WORK REQUEST:
Can you lay out the text read from all the records below as a numbered list, with blank lines and the pictures left out?

-- Opening Marker --

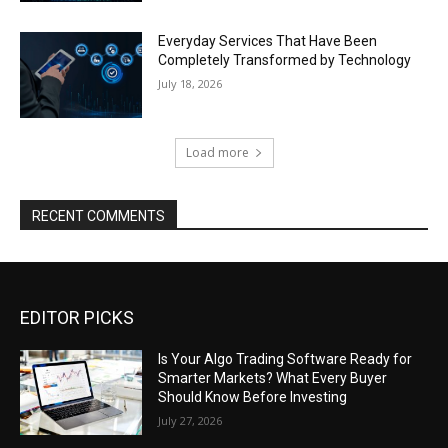
Everyday Services That Have Been
Completely Transformed by Technology
July 18, 2026
Load more
RECENT COMMENTS
EDITOR PICKS
Is Your Algo Trading Software Ready for
Smarter Markets? What Every Buyer
Should Know Before Investing
July 27, 2026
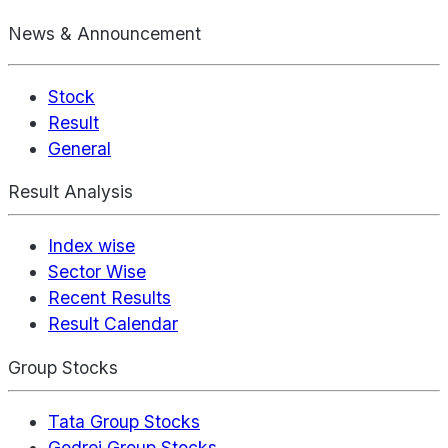
News & Announcement
Stock
Result
General
Result Analysis
Index wise
Sector Wise
Recent Results
Result Calendar
Group Stocks
Tata Group Stocks
Godrej Group Stocks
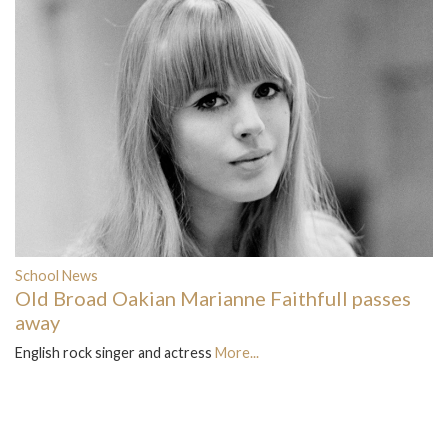
School News
Old Broad Oakian Marianne Faithfull passes
away
English rock singer and actress
More...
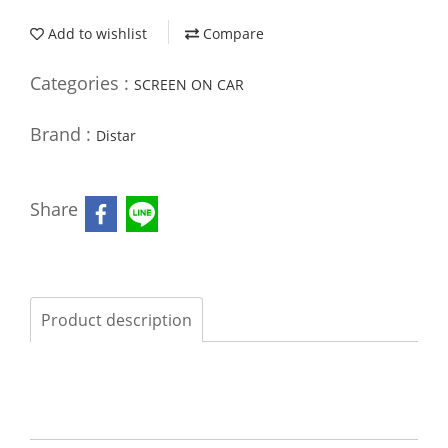
Add to wishlist
Compare
Categories :
SCREEN ON CAR
Brand :
Distar
Share
Product description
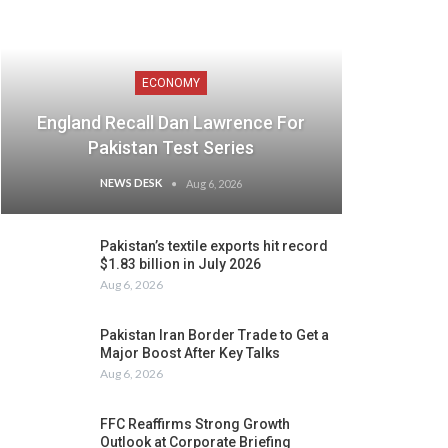
ECONOMY
England Recall Dan Lawrence For
Pakistan Test Series
NEWS DESK
Aug 6, 2026
Pakistan’s textile exports hit record
$1.83 billion in July 2026
Aug 6, 2026
Pakistan Iran Border Trade to Get a
Major Boost After Key Talks
Aug 6, 2026
FFC Reaffirms Strong Growth
Outlook at Corporate Briefing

-- Closing Marker --

WORKED SOLUTION:
1. Everyday Services That Have Been
2. Completely Transformed by Technology
3. July 18, 2026
4. Load more
5. RECENT COMMENTS
6. EDITOR PICKS
7. Is Your Algo Trading Software Ready for
8. Smarter Markets? What Every Buyer
9. Should Know Before Investing
10. July 27, 2026
11. News & Announcement
12. Stock
13. Result
14. General
15. Result Analysis
16. Index wise
17. Sector Wise
18. Recent Results
19. Result Calendar
20. Group Stocks
21. Tata Group Stocks
22. Godrej Group Stocks
23. School News
24. Old Broad Oakian Marianne Faithfull passes
25. away
26. English rock singer and actress
27. More...
28. Add to wishlist
29. Compare
30. Categories :
31. SCREEN ON CAR
32. Brand :
33. Distar
34. Share
35. Product description
36. ECONOMY
37. England Recall Dan Lawrence For
38. Pakistan Test Series
39. NEWS DESK
40. Aug 6, 2026
41. Pakistan’s textile exports hit record
42. $1.83 billion in July 2026
43. Aug 6, 2026
44. Pakistan Iran Border Trade to Get a
45. Major Boost After Key Talks
46. Aug 6, 2026
47. FFC Reaffirms Strong Growth
48. Outlook at Corporate Briefing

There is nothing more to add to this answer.